* [Information supplied]
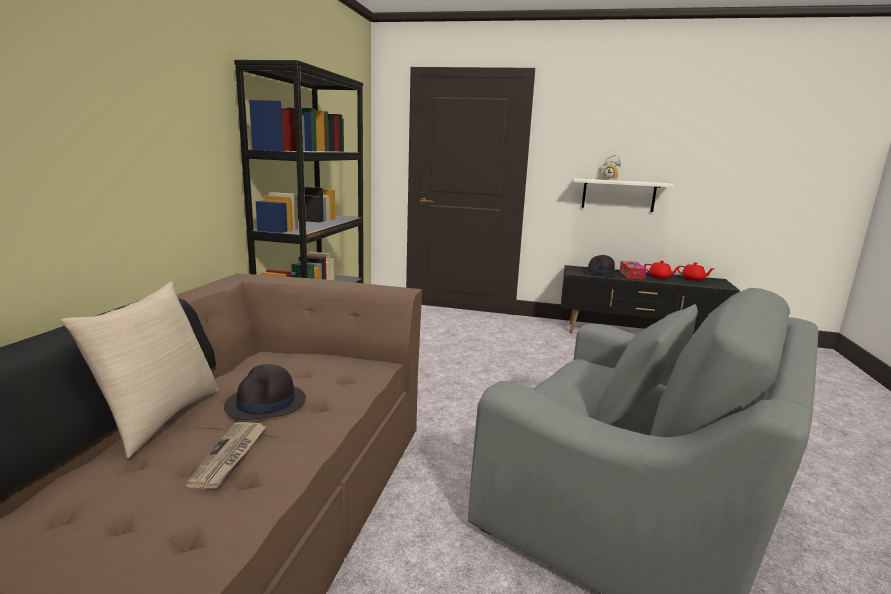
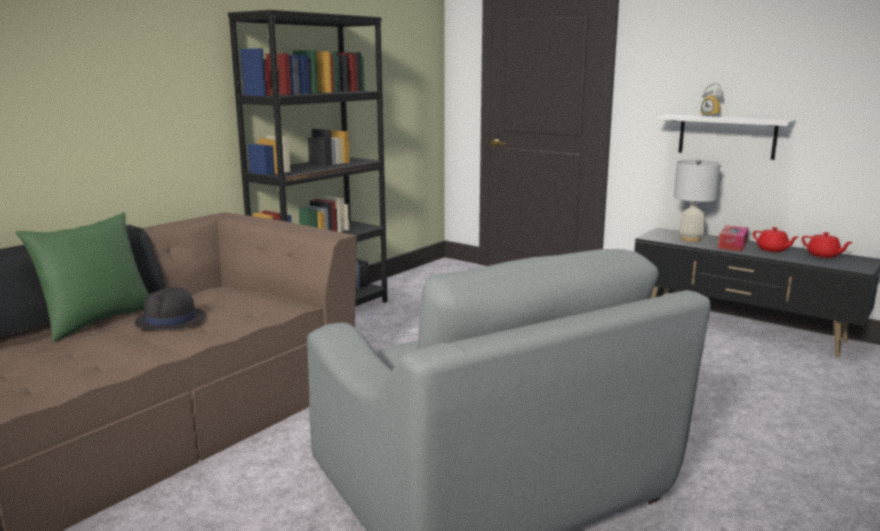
camera: 25 degrees right, 0 degrees up
beige pillow [60,282,219,458] -> green pillow [15,212,149,342]
newspaper [185,422,267,489] -> none
black hat [582,255,620,276] -> white table lamp [674,159,721,242]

* [Exercise aim] Restate all of the material above word for word. Pictures do not belong in it.

* [Reply]
camera: 25 degrees right, 0 degrees up
beige pillow [60,282,219,458] -> green pillow [15,212,149,342]
newspaper [185,422,267,489] -> none
black hat [582,255,620,276] -> white table lamp [674,159,721,242]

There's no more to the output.